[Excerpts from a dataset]
┄┄┄┄┄┄┄┄┄┄┄┄┄┄┄┄┄┄┄┄
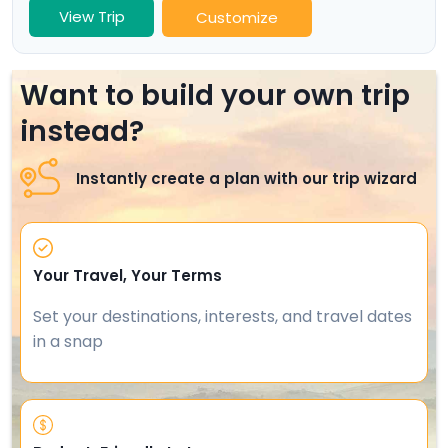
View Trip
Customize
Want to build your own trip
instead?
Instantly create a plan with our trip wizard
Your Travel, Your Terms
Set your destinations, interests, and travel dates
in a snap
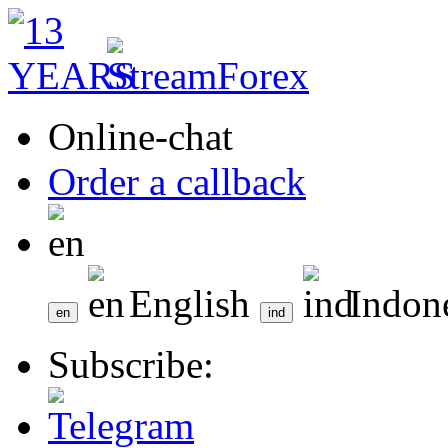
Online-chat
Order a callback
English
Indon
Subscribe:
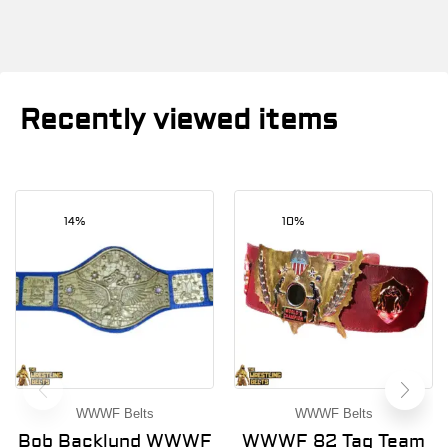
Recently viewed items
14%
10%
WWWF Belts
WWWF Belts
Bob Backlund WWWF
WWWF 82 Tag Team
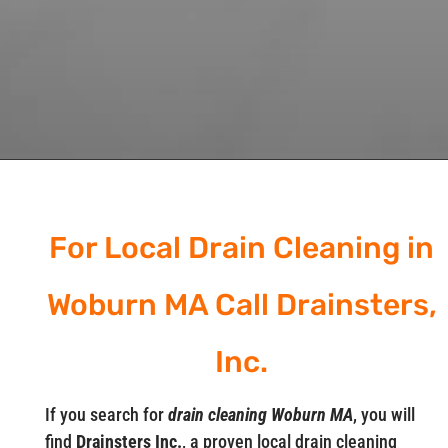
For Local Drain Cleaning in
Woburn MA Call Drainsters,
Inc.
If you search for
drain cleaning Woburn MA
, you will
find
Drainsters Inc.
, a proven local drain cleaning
┄┄┄┄┄┄┄┄┄┄┄┄┄┄┄┄┄┄┄┄
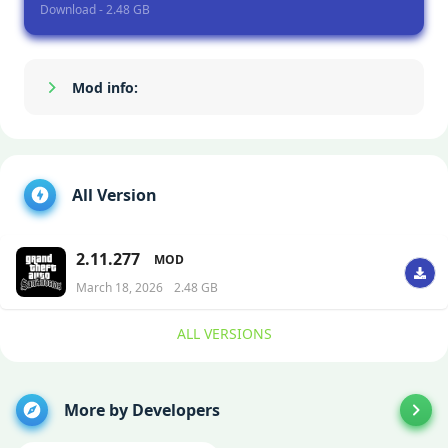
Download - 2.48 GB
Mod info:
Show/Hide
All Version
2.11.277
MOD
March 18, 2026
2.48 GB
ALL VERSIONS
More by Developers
┄┄┄┄┄┄┄┄┄┄┄┄┄┄┄┄┄┄┄┄
Instructions to follow ->
Leave out the images and write out the lines above exactly, from the one with "WWWF 82 Tag Team" up to and including the one with "proven local drain cleaning".

Worked solution ->
WWWF 82 Tag Team
For Local Drain Cleaning in
Woburn MA Call Drainsters,
Inc.
If you search for
drain cleaning Woburn MA
, you will
find
Drainsters Inc.
, a proven local drain cleaning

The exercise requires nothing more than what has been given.